Glanville-Hicks was born in Melbourne and studied with Vaughan Williams,
Boulanger and Wellesz. She had sojourns in Greece and the USA. She learnt
her operatic craft (there are four operas and five ballets) working with
Fritz Hart before his departure to Hawaii. She was married for some years
to the Plymouth-born composer, Stanley Bate, whose turbulence-riven Third
Symphony (1945), premiered by Adrian Boult, is a prime candidate for revival
on CD.
The Chinese Profiles are settings of aphoristic poems by Eunice Tietjens.
The style will be instantly familiar to and loved by anyone who has taken
to the 1920s Li Tai Po settings of Arthur Bliss and Constant Lambert. The
moon, rain, drunken poesy, melancholy and mossy gardens are the subject matter.
The composer matches the subjects with concision and emotion.

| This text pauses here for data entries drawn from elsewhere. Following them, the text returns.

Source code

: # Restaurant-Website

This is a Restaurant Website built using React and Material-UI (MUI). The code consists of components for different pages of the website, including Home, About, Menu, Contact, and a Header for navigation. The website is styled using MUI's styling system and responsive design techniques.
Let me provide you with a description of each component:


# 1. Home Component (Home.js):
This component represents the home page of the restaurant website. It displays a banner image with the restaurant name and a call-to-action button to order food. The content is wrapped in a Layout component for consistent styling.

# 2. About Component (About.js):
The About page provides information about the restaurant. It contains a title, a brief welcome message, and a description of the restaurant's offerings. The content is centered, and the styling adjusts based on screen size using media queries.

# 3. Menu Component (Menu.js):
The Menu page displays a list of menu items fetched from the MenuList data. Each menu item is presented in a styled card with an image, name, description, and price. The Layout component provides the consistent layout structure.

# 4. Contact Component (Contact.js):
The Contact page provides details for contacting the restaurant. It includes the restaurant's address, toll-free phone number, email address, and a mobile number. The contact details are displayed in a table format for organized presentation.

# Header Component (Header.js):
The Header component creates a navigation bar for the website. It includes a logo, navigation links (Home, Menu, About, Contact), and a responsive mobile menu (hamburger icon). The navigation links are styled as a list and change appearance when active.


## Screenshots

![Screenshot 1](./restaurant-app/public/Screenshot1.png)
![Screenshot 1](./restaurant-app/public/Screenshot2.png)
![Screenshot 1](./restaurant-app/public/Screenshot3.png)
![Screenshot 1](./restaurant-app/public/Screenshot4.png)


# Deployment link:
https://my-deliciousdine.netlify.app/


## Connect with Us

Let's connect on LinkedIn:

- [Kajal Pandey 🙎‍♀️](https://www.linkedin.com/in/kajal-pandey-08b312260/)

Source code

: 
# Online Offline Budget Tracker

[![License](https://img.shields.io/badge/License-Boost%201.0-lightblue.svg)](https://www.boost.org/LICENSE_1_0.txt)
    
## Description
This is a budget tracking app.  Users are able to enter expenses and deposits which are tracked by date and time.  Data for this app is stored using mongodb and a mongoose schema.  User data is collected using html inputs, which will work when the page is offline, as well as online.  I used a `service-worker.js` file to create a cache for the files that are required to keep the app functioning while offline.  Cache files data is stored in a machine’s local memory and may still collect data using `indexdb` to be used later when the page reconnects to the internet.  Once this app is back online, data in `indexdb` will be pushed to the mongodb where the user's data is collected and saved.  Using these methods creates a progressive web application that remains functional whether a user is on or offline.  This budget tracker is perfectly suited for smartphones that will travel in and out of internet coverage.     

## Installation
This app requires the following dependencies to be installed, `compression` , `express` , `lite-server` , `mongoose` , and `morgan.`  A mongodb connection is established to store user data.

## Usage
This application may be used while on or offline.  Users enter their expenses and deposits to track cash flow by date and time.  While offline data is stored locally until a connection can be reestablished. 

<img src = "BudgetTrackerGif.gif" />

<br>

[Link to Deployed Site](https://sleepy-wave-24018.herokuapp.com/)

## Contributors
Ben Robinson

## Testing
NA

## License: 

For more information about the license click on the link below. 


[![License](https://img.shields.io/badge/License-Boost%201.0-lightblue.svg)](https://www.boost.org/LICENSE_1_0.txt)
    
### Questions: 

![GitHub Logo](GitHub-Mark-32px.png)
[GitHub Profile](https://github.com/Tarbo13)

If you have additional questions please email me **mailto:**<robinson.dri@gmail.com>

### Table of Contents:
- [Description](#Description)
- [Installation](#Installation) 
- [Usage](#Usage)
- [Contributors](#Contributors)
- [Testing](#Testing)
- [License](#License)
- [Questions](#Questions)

Of the three miscellaneous songs two are by the Irish poet AE and the third
is Fletcher's oft-set Sleep. These are recognisably of the genre of
British lyrics. They are variously racked by the rolling Celtic surge while
Sleep, in its regretful self-hypnosis, stands comfortably in the company
of Gurney's and Warlock's settings of the same words. With the five Housman
settings we move further into mainstream English song territory and these
are as gloriously melancholy and deliciously pessimistic as the Orr, Gurney,
Ireland and Vaughan Williams settings. Note the rippling arpeggio in
Stars.
The Harp Sonata is a succinctly expressed delight. Serenade-like in character
it strikes me as a three movement troubadour song shot through with voices
familiar from William Alwyn's Lyra Angelica at one extreme and Haydn's
British folksong settings at the other. I was not surprised to read that
this was the most broadcast piece of Australian music in 1996.
The Wallace Stevens songs gallop lightly, glitter starrily, speak soft
profundity, slewing between Britten-like economy and Finzian tenderness.
These must be heard by anyone who reckons himself or herself a lover of British
song.
The Letter from Morocco is the only sequence here to be accompanied
by orchestra. It was borne out of composer, Paul Bowles' letters to
Glanville-Hicks. These letters were part of a forty year correspondence.
The sequence is honeyed, exotic, romantic, desolate and deeply serious. There
is a touch of Warlock's Curlew about this. The orchestration is a glimmering
web - as rich as that conjured by Szymanowski and yet not suffocating the
vocal line.
A delightful disc. Good notes and technical aspects. Matchless singing. This
is a discovery I am very pleased to share and recommend.